:: SOURCE MATERIAL ::
---+---

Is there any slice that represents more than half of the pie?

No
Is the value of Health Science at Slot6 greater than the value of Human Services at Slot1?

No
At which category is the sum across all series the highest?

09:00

---+---

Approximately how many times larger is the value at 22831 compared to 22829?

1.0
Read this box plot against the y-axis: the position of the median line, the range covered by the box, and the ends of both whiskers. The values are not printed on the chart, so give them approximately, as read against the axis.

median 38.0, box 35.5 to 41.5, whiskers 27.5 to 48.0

---+---

:: EXERCISE DESCRIPTION ::
Repeat everything from the line containing "Approximately how many" down to the line containing "median 38.0, box", keeping the text unchanged.

:: EXERCISE RESPONSE ::
Approximately how many times larger is the value at 22831 compared to 22829?

1.0
Read this box plot against the y-axis: the position of the median line, the range covered by the box, and the ends of both whiskers. The values are not printed on the chart, so give them approximately, as read against the axis.

median 38.0, box 35.5 to 41.5, whiskers 27.5 to 48.0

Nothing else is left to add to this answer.